Testing the Applicability of Two Theories of Predator-Prey Ecology to Large Mammal Behaviour in Human-Dominated Landscapes
In the Anthropocene, humans have interacted with the natural world in ways that have increasingly influenced many biological processes. Human-wildlife conflict is the result of one of these complex interactions, wherein carnivores are killed or deterred by humans in response to successful or unsuccessful attempts at predation of human-owned livestock. Thirty years ago, Lima and Dill (1990) introduced an equation to calculate wild predation risk based on the probabilistic outcomes of each of five sequential stages of the predation process: encounter, interaction, attack, capture, and death. While this model has widely been used since its inception to describe predator-prey interactions in the wild, it has never been applied to predator-livestock interactions. The aim of our research is to test the applicability of this model in a system where humans play an influential role in the predation process. It is highly likely that the outcomes of predator-livestock interactions are heavily influenced by human interventions, and thus that this type of predation requires a mathematical description of its own.

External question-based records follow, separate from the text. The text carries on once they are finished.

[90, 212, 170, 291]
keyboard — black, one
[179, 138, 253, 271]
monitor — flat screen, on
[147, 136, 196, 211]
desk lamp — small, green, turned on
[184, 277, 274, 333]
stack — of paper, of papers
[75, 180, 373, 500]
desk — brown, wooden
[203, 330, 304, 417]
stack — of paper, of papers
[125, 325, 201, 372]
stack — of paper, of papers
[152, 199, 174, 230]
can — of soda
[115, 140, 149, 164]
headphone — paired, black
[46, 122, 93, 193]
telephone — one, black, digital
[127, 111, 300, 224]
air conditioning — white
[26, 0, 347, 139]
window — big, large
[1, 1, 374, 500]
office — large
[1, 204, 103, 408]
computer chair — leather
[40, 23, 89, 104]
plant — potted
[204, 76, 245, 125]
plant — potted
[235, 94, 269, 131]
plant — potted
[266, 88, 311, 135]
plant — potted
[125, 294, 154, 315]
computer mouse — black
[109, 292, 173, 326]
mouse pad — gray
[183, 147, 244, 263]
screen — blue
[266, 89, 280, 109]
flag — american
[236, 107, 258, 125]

The risk-disturbance hypothesis (Frid and Dill, 2002) is another theory of predator-prey ecology, which states that animals’ responses to human disturbance reflect perceived predation risk. In Murchison Falls National Park, Uganda, large mammals are vulnerable to subsistence poaching pressure. We are therefore interested in whether large mammals in this system are able to accurately assess the varying mortality risks associated with different types of human cues.